Als Verteidiger in Bußgeldangelegenheiten hat man es oft nicht leicht. Insbesondere wenn es mal nicht um das dreimonatige Fahrverbot geht, sondern nur um den einen Punkt, verstehen viele Richter die Aufregung nicht.
Immer wieder Akteneinsicht…
Ein zweites Problem als „OWi-Verteidiger“ ist die Akteneinsicht. In den seltensten Fällen bekommt man auf Anhieb eine Akte mit dem notwendigen Inhalt. Jedenfalls die Bedienungsanleitung des Messgeräts ist – nach meiner Erfahrung – immer ein Reibepunkt zwischen Behörde und Verteidiger. Der Kollege Burhoff berichtet hier gefühlt täglich über Entscheidungen, die sich mit dem leidigen Thema befassen mussten und stellt eine gute Zusammenfassung zur Verfügung was alles in die Akte gehört. Ein – meines Erachtens – bemerkenswertes Beispiel einer unvollständigen Akte hatte ich in einem kürzlich geführten Verfahren.
Ein Hauch von nichts
Das Mandat hatte ich erst übernommen, als bereits ein Termin zur Hauptverhandlung angesetzt war. Standardmäßig wurde natürlich Akteneinsicht beantragt. Als dann die Akte in die Kanzlei flatterte folgten erst ein ungläubiger und dann ein etwas entsetzter Blick. Die Akte enthielt nicht mehr als den Anhörungsbogen, Bußgeldbescheid, die schlechtesten Messfotos die ich je sehen durfte und einen Aktenvermerk der Polizei; kein Messprotokoll, kein Eichschein, keine hochauflösenden Fotos, nichts. Aus der Akte war damit nicht einmal zu entnehmen, welches Messgerät verwendet wurde. Dass die Bedienungsanleitung nie beigefügt ist und es hier immer zu Problemen kommt ist fast normal. Dass aber weder ein Messprotokoll noch ein Eichschein beigefügt ist, hatte mich dann doch ein wenig überrascht. In zahlreichen Bußgeldverfahren hatte ich tatsächlich noch nie eine derart leere Akte gesehen. Nach meinem Antrag doch bitte auch Messprotokoll, Eichschein, hochauflösende Fotos usw. zu übersenden, stellte ich mich zunächst auf eine “Krawallverteidigung” ein. Denn das Gericht antwortete darauf hin nur:
Sie hatten Akteneinsicht!
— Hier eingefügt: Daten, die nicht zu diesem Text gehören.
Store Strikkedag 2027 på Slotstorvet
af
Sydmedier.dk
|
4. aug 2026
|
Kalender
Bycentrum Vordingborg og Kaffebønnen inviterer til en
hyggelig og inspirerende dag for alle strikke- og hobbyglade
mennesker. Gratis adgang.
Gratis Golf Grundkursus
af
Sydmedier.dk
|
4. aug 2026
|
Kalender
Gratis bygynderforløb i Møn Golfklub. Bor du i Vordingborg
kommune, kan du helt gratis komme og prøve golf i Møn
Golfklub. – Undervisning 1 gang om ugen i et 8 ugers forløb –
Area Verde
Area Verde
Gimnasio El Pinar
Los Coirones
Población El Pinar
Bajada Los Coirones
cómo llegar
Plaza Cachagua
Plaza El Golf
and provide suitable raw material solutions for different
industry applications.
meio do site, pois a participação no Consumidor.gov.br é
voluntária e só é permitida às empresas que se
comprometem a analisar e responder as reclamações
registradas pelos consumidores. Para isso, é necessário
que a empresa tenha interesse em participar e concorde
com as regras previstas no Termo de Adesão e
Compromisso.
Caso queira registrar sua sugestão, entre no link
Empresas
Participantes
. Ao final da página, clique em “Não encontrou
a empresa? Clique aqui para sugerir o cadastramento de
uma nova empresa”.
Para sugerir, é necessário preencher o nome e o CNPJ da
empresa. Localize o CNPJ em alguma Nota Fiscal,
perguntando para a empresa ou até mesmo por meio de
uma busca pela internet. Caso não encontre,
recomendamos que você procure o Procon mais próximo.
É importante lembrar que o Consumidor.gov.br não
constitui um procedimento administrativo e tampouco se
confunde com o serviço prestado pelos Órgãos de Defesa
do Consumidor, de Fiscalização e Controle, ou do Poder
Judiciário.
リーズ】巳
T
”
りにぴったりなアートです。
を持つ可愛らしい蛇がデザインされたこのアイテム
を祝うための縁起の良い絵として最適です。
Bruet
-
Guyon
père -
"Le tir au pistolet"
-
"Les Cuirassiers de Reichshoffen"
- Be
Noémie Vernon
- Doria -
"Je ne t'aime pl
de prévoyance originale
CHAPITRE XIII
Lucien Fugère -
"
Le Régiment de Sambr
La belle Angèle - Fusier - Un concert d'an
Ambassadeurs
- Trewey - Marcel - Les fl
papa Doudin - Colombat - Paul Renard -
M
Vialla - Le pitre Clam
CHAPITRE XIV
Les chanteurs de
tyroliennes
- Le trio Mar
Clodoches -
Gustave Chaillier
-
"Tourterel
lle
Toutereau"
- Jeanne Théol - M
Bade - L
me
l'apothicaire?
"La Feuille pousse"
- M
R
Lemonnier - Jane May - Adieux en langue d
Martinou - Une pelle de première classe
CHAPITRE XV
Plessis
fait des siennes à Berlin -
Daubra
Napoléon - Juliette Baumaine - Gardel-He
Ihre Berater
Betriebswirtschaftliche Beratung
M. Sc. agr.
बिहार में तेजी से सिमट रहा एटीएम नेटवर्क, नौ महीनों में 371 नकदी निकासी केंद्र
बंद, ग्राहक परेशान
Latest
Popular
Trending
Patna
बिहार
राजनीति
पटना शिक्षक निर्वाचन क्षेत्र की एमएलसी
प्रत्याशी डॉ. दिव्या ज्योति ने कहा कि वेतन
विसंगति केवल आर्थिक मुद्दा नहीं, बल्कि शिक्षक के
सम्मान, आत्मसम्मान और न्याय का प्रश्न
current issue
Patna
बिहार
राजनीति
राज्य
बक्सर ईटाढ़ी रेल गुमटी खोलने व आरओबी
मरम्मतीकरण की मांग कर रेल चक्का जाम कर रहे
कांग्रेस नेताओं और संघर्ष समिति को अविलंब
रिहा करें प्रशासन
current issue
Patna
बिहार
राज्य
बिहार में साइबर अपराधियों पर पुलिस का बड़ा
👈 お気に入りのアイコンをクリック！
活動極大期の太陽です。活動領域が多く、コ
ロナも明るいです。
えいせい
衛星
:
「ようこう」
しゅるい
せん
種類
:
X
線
Mehr geht nicht.Dem Antrag auf Aussetzung der Hauptverhandlung sehe ich entgegen.
Das lies für die bevorstehende Hauptverhandlung nichts gutes erahnen. Schnell stellte sich aber heraus, dass ich mich im Bezug auf eine bevorstehende harte Hauptverhandlung irrte. Denn auch das Gericht fand die Fotos nicht ansatzweise geeignet den Fahrer zu identifizieren. Darin waren sich Betroffener, Richter, Verteidiger und sogar die Mitarbeiterin der Bußgeldstelle (Telefonat im Vorfeld) einig. Einzig eine eifrige Polizistin vermochte auf dem Foto den Betroffenen zu erkennen – wie auch immer das möglich war – sorgte dafür, dass das Verfahren überhaupt weiter betrieben wurde.
Sei es drum. Es gab einen Freispruch für den Betroffenen.